Saturday, March 2, 2013

Puerto Rican Style Red Beans (or, How to Boil Water)

As a budget shopper and a vegetarian I love to find new bean dishes that are interesting enough for everyone else in our family. Often times when I mention to someone that I like to use beans, they ask me if I use dried or canned. Canned beans are very easy, and sometimes I do use them. But the cans are lined with chemicals, they often contain tons of salt, and most of the time they have high fructose corn syrup as well. And they cost more. So, a couple words about using dried beans:

1.) Season the water! If you just throw them in the water until they're soft you will be sorely disappointed. We're used to beans having flavor from the can. So add flavor! Sliced garlic cloves, mollases, oregano (all in the pot above), cinnamon, etc. Get creative and be liberal.
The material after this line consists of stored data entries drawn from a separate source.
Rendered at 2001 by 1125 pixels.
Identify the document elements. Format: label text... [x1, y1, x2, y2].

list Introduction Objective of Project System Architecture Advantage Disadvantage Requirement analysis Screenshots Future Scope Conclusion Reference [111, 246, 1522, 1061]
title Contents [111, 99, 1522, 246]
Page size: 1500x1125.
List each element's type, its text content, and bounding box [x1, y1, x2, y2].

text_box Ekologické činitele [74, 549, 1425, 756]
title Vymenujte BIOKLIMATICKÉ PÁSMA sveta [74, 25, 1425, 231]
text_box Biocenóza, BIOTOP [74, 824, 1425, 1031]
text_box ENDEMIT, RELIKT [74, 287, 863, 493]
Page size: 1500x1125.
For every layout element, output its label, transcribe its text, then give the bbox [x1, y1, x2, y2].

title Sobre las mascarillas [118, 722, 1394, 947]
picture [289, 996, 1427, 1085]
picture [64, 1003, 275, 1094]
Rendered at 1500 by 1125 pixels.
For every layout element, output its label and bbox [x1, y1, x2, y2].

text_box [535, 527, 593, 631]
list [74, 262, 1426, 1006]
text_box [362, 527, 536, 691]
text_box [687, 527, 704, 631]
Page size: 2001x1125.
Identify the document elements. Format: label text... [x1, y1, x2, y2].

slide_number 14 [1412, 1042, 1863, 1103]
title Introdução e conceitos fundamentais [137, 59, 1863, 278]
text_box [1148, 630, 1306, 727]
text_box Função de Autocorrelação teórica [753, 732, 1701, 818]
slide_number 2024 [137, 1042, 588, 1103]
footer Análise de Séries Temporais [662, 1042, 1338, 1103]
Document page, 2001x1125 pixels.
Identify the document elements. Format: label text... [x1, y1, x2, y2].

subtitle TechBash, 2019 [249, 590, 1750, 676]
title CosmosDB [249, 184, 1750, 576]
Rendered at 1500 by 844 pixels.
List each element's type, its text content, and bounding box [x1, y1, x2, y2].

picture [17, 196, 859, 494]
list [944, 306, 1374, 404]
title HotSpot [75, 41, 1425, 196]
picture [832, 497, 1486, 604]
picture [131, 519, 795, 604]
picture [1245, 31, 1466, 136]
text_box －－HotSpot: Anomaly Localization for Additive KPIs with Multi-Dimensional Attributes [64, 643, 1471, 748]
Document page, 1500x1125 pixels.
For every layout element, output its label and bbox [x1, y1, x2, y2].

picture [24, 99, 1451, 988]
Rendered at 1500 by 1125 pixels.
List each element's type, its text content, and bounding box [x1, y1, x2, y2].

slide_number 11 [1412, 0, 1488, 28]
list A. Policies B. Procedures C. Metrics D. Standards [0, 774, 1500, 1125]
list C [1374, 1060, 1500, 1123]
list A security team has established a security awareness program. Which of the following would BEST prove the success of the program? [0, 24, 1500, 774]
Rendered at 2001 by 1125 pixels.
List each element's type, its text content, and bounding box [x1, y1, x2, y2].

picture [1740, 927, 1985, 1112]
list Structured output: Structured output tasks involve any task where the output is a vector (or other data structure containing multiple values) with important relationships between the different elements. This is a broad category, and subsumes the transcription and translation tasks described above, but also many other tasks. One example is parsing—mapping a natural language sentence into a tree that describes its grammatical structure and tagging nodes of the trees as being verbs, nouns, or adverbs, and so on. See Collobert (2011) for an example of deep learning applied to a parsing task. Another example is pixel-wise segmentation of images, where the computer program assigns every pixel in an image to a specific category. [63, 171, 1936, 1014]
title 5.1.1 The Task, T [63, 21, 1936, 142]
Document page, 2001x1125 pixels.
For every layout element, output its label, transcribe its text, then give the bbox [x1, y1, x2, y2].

Add your salt near the end of the cooking time if you want the skins very soft.

2.) When you think they're done, leave them a little bit longer. It will take a long time to render them mushy, but if you have beans that are too firm in your casserole, yuk. Dry and pasty is no fun.

3.) Experiment with different kinds. You can find far more variety in the dry form, so take advantage of this and try some of the more exotic kinds and colors out there. You also promote the availability of these types if we use them.

All that being said, it's still very helpful to have a really yummy recipe to use them in. I made this pot last week and it was delicious. Everything in it has a bright flavor, and it's easy with very little clean up. It is also very filling, so take a little breather after your first bowl and assess the situation before you reach for seconds. You can always freeze the leftovers.... And there's a link at the bottom to a wonderful black bean soup.

Puerto Rican Style Red Beans

1 1/2 tbsp oil
3/4 cup minced onion
i clove minced garlic
2 cups chopped tomatoes
1 1/2 cups dried kidney beans (I used 3 cans red beans) soaked and drained
Broth or water as needed
2 cups peeled and diced butternut squash
1/2 cup coconut milk
1/2 bunch green onions chopped, white and green parts
2 tsp chopped fresh thyme
1/4 cup fresh cilantro (do not skip or skimp)
salt and pepper

Sauté onion and garlic until soft. Stir in tomatoes and cook until thick, about 20 minutes.
Stir in beans and cover with liquid til about one inch if using dried, or just until covered if using canned. Simmer 45 minutes for dried, 20 minutes for canned.
Add squash and coconut milk, simmer 10 minutes.
Add herbs, simmer 10 minutes.
Taste for salt and pepper.
Serve with white rice.
Also would be good with sourdough cornbread.